2023-06-16 05:58:49
Individuals who go to bed late are no more likely to die earlier than others. The determining factor is the intake of alcohol or tobacco.
“Night owls” are no more likely to die younger than early risers who like to get up early in the morning, if they don’t spend their extended evenings drinking and smoking, according to a study by long course published this Friday.
Previous work, with data on nearly half a million UK residents aged 38 to 73, concluded in 2018 that there was a 10% higher risk of death from all causes for diapers. later than for the early birds, over a period of six and a half years.
This British study, the first to explore the risk of mortality, did not take into account factors such as alcohol, which might be involved in these premature deaths.
A difference “mainly due to tobacco and alcohol”
Researchers wanted to know more and their work was reviewed by peers and published in the specialized journal Chronobiology International. They tracked nearly 24,000 same-sex twins, this time in Finland, who were asked in 1981 whether they were morning people or evening people. A third described themselves as more of an evening person, 10% as a real evening person, and the others were morning people.

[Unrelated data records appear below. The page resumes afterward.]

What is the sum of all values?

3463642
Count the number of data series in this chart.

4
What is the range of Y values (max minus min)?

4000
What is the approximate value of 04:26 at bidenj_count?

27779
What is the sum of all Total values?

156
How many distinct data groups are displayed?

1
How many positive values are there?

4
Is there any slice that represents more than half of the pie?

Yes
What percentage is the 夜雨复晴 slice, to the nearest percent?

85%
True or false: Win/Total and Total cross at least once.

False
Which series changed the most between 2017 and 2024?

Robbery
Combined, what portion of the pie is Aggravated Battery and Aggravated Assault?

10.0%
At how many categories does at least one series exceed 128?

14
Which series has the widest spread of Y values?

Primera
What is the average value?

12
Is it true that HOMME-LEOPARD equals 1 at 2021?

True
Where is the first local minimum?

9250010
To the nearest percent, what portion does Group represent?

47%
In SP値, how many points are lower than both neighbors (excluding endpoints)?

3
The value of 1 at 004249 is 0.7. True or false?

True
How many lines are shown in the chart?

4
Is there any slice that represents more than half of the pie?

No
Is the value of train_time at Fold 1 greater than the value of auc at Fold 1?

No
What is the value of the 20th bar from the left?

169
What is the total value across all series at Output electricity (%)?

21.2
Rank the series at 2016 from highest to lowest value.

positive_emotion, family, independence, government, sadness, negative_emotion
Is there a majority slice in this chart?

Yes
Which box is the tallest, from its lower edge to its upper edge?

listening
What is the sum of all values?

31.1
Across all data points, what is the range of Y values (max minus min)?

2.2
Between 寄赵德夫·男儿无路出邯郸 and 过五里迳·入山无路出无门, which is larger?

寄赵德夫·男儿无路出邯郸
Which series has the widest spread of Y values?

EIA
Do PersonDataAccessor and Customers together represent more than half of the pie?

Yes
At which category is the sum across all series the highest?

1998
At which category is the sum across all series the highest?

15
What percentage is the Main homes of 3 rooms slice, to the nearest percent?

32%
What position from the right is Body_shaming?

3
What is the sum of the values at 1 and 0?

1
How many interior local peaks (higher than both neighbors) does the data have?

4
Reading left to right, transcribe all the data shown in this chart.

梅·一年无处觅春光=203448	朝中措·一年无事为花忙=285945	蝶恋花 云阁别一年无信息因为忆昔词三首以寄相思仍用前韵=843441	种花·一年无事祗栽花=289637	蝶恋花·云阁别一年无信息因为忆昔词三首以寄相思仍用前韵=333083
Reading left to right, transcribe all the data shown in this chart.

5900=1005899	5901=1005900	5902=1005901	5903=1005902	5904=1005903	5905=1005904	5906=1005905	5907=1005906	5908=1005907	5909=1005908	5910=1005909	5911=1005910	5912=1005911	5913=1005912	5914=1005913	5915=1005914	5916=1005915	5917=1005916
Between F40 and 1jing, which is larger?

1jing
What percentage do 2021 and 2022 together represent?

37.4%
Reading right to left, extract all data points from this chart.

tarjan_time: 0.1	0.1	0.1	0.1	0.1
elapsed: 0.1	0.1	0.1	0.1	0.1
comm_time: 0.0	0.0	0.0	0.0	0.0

Night owls tended to be younger, but also to drink and smoke more than others. When the researchers took this data, in 2018, more than 8,700 of the twins had died.
Over these 37 years, the researchers estimated that true “night owls” had a 9% higher risk of death from all causes than others. A difference “mainly due to tobacco and alcohol”, according to them: night owls who do not smoke and drink little did not show an increased risk of dying earlier than early risers.
For the study’s lead author, Christer Hublin, of the Finnish Institute of Occupational Health, “truly evening people should think regarding their alcohol and tobacco use, if they do.” By itself, independent of other factors, the time at which individuals tend to go to bed – their “chronotype” – has “little or no” effect on their mortality, he says.
“No objective information”
For Jeevan Fernando, a chronotype researcher at the University of Cambridge, the results of this study are solid, but with limits. Whether participants self-qualified morning or evening is, in his view, “unsatisfactory because it does not provide objective information”, unlike more modern methods.
And the study does not include other products than alcohol and tobacco, points out Jeevan Fernando, author of research having shown that “night owls” have a worse mental health – mainly with anxiety – and that drug use might exacerbate the problem.